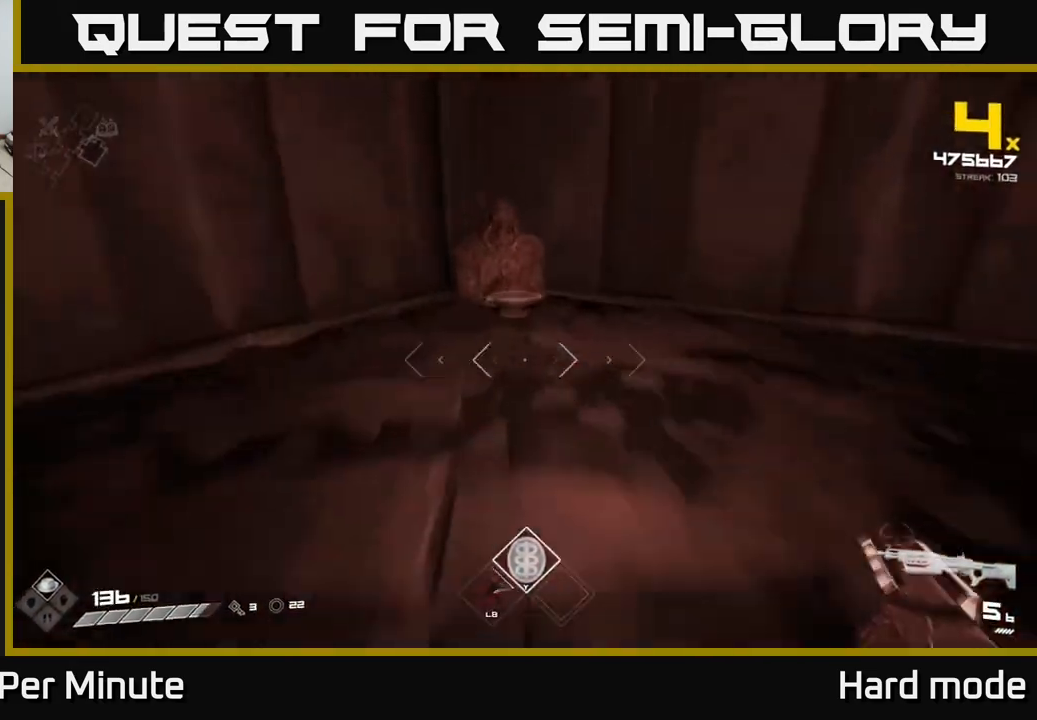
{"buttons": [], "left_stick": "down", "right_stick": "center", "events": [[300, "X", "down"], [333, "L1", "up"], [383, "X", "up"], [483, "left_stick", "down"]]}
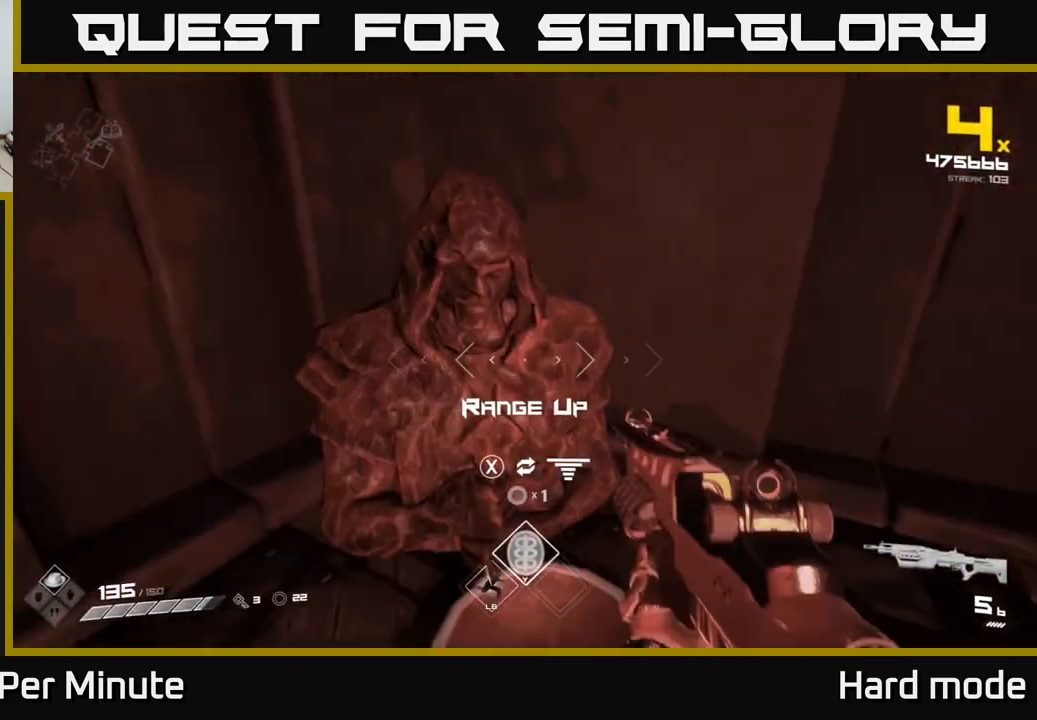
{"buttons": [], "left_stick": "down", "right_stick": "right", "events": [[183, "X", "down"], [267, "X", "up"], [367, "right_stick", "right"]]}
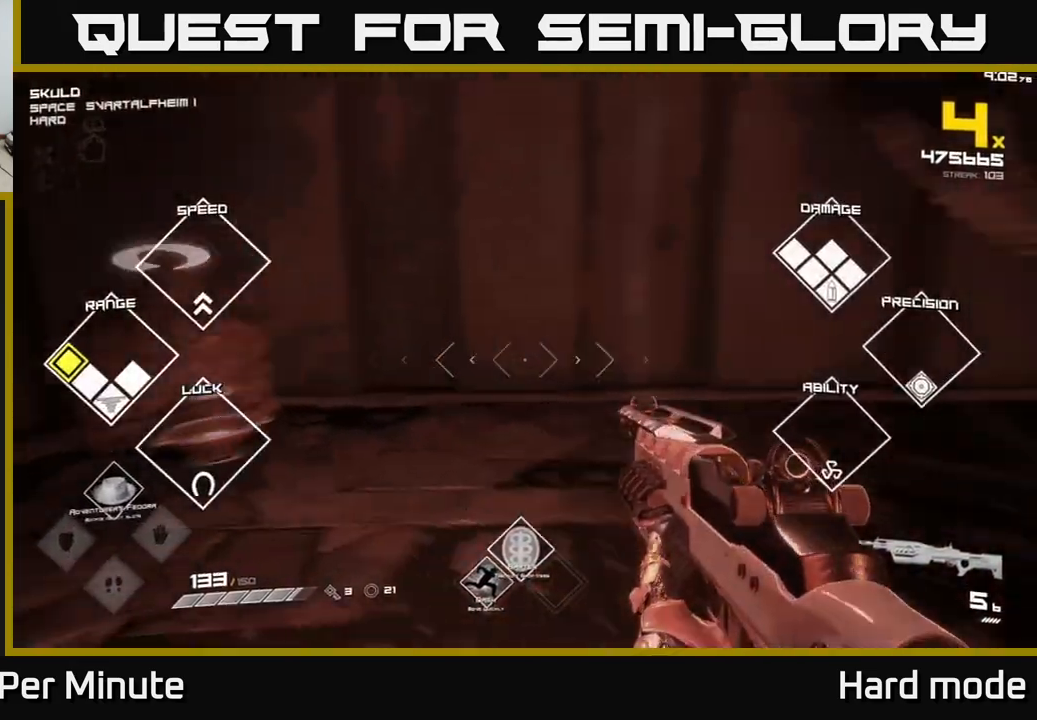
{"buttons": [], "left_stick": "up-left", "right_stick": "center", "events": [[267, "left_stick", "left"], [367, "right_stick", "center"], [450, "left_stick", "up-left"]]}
_ _ _ _ _
TASK GOAL: Repeat the whole of the material above exactly, but keep the pictures out.

ANSWER AREA:
{"buttons": [], "left_stick": "down", "right_stick": "center", "events": [[300, "X", "down"], [333, "L1", "up"], [383, "X", "up"], [483, "left_stick", "down"]]}
{"buttons": [], "left_stick": "down", "right_stick": "right", "events": [[183, "X", "down"], [267, "X", "up"], [367, "right_stick", "right"]]}
{"buttons": [], "left_stick": "up-left", "right_stick": "center", "events": [[267, "left_stick", "left"], [367, "right_stick", "center"], [450, "left_stick", "up-left"]]}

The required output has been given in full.